=== Begin Enclosure ===

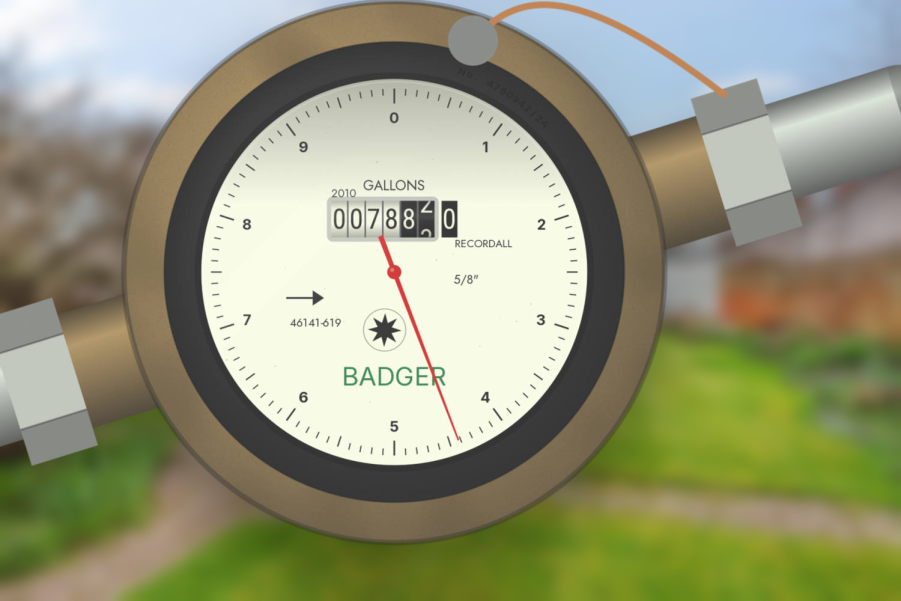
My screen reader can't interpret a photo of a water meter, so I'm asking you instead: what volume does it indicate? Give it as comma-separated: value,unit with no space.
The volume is 78824.4,gal
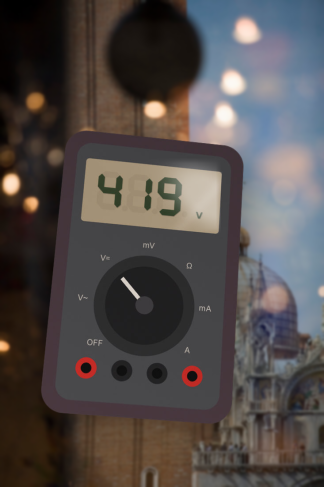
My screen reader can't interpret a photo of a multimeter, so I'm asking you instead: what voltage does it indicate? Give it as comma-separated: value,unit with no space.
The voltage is 419,V
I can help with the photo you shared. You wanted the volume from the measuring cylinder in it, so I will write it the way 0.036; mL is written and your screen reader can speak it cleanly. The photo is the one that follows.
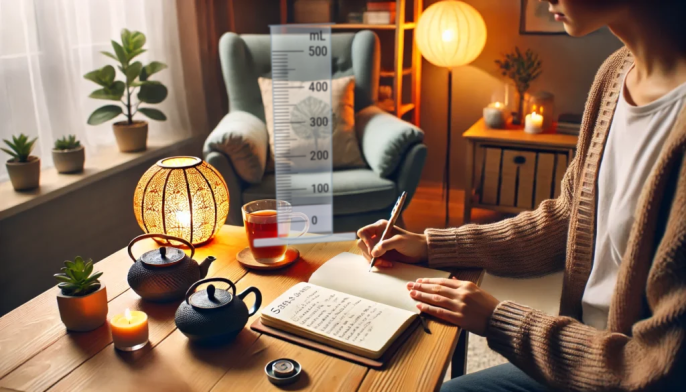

=== End Enclosure ===

- Your assignment
Could you recast all of the lines above as a Markdown table with the columns "Row" and "Line", numbering each row and skipping blank lines? Leave the pictures out of the table.

- Written answer
| Row | Line |
|---|---|
| 1 | My screen reader can't interpret a photo of a water meter, so I'm asking you instead: what volume does it indicate? Give it as comma-separated: value,unit with no space. |
| 2 | The volume is 78824.4,gal |
| 3 | My screen reader can't interpret a photo of a multimeter, so I'm asking you instead: what voltage does it indicate? Give it as comma-separated: value,unit with no space. |
| 4 | The voltage is 419,V |
| 5 | I can help with the photo you shared. You wanted the volume from the measuring cylinder in it, so I will write it the way 0.036; mL is written and your screen reader can speak it cleanly. The photo is the one that follows. |